Opinión

Punto de no retorno

Con frecuencia se llega a un punto de no retorno. Si eso le ocurre a una persona, no es asunto suyo ni mío. Mire usted a Germán Coppini, el primer cantante de Siniestro Total. Llegó un momento en el que tuvo que decidir si quería seguir cantando Los esqueletos no tienen pilila u optar por Malos tiempos para la lírica. Nunca sabremos qué hubiera ocurrido de tomar la otra opción, pero sí que a Siniestro Total no le fue mal sin él y Coppini en tres años sacó unos pocos temas que son todos ellos clásicos. De los cuatro miembros originales otros dos, Torrado y Costas vivieron también la experiencia de verse obligados a decidir si dar otro paso sin vuelta atrás y lo hicieron, dejaron solo a Julián Hernández como fundador, que fue recomponiendo la banda a lo largo de las décadas. Más bien era un asunto de unos punkis que solamente afectaba a ellos. Dejaron un buen catálogo y vendieron muchos discos, pero sus fans hubieran encontrado otros grupos, que los había a patadas. Nuestras vidas tendrían otra banda sonora y ya está.

Cosa bien diferente sucede si quien llega a ese punto de no retorno es una sociedad y la decisión afecte de manera vital a cientos de miles o a cientos de millones de personas. Mire usted Catalunya, cuando se quedaron a un pasito de declarar la independencia. Yo lo hubiera hecho porque era lo que se había prometido, pero en fin. No se atrevieron a cruzar la delgada línea de meta. La decisión no era fácil, claro, pero para no hacerlo no montes todo ese lío. Fíjese con qué facilidad pasó usted de Siniestro Total a Catalunya, lo que sin duda nos da motivo para abordar el tema de Ucrania.

Estamos los europeos al borde de un punto sin retorno, metidos hasta las cejas en una crisis galopante. Macron prometió el otro día a sus ciudadanos que "se acabaron los tiempos de la abundancia". Eso da mucho miedo. Alemania decretó que los tráficos ferroviarios de carbón tendrán prioridad sobre los de pasajeros porque necesitan almacenar combustible como burros para quemarlo en invierno.

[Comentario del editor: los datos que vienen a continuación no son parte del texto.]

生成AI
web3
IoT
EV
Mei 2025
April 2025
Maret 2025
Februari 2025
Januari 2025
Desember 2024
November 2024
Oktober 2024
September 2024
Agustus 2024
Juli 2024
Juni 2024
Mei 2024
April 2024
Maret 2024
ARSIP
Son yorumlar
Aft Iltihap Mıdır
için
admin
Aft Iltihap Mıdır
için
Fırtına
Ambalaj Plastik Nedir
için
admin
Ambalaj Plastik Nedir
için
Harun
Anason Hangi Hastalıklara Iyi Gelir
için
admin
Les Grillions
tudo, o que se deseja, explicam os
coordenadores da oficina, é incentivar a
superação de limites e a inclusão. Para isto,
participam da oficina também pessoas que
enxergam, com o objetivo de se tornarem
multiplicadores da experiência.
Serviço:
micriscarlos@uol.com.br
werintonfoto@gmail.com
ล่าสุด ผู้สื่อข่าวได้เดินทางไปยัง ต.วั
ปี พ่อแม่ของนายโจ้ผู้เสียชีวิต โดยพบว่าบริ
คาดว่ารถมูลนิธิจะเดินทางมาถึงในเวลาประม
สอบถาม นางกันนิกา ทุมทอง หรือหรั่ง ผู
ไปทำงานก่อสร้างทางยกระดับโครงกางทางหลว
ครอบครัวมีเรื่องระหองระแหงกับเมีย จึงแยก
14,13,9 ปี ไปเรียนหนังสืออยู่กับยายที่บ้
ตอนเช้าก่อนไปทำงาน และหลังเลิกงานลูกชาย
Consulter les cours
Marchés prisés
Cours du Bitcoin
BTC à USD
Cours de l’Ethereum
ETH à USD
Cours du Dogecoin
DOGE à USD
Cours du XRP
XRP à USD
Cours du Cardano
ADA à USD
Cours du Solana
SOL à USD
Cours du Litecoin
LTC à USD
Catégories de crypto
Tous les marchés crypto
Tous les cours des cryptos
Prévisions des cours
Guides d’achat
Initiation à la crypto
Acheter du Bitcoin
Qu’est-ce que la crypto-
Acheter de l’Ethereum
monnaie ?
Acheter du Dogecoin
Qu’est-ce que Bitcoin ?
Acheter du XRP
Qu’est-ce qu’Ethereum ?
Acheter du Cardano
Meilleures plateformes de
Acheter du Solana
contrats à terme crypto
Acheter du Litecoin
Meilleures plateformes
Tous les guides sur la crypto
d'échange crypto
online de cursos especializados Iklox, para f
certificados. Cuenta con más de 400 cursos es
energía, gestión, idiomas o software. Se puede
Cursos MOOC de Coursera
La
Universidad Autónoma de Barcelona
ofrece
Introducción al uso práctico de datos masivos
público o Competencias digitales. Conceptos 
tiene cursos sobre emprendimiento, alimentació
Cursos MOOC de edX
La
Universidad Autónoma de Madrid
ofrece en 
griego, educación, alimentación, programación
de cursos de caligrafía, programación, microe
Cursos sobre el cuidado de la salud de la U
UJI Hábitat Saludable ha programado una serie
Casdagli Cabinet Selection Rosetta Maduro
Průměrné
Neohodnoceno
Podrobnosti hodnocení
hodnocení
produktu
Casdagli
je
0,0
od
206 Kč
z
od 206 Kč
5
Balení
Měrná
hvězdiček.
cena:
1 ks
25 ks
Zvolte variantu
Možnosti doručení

Los europeos estamos metidos hasta las cejas en una crisis galopante

La cuestión es si llegados al instante en que decida dar un paso más o no darlo, la ciudadanía expresará su opinión. Es muy fácil estar a muerte con Ucrania hasta que los nietos pasan frío o la cesta de la compra se vuelve inasumible. La guerra se promete larga. De desgaste, dicen. El otoño y el invierno pueden ser calamitosos, Dios no lo permita. La sequía afecta a media Europa y las cosechas van a ser pobres. Las sociedades de los pueblos de Europa pueden cansarse de unas sanciones que parece, impuestas contra usted y contra mí. El argumento de que "hay que apoyar a Ucrania porque Rusia es la potencia agresora" irá perdiendo peso, no porque sea cierto o falso, sino porque cuando uno tiene hambre no tiene amigos. Ucrania dejará de ser amiga nuestra para convertirse en un aliado irritante y gorrón. Quizá no lo veamos así hoy, pero le aseguro que si la cosa sigue por este camino muchas sociedades europeas se volverán contra sus gobiernos exigiendo pan.

Ese punto de no retorno lo veremos y lo que se decidirá es si abandonamos esa guerra como Coppini abandonó Siniestro Total o nos metemos hasta el fondo con todas las consecuencias, por supuesto entre ellas las de arruinarnos en el empeño. Esa guerra nos parecerá cada vez más distante y ese empeño en ayudar a un país agredido que no parece precisamente victorioso se volverá mucho más que un incordio para millones y millones de personas, entre las que quizá estemos usted o yo. A fin de cuentas, cuando los Estados Unidos invadieron Irak nadie les puso ni una multa de aparcamiento.

De momento, quien va perdiendo esa guerra de calle es la Unión Europea. El euro se vino abajo. Cada vez que entramos en una frutería vemos los precios más caros que hace una semana porque perdemos poder adquisitivo a marchas forzadas; la subida de la energía es brutal a pesar de la excepción ibérica. Y todo eso puede durar e ir a peor. No se trata de que nos pongamos en plan apocalíptico, como está haciendo usted ahora mismo, sino de si queremos cantar que los esqueletos no tienen pilila o que no son buenos tiempos para la lírica.

Yo no sé, cuál de las dos opciones es la mejor. Por mí, creo que me la jugaría a dejar de pagar una guerra que nos va a desangrar a todos y todas, pero en asuntos de tamaña importancia mi opinión carece de toda trascendencia, como la del resto del mundo. Serán los pueblos quienes monten un cacao si comprueban que no sólo se acaban los tiempos de la abundancia, como anuncia Macron, sino que llegan los de escasez y la consecuente carestía.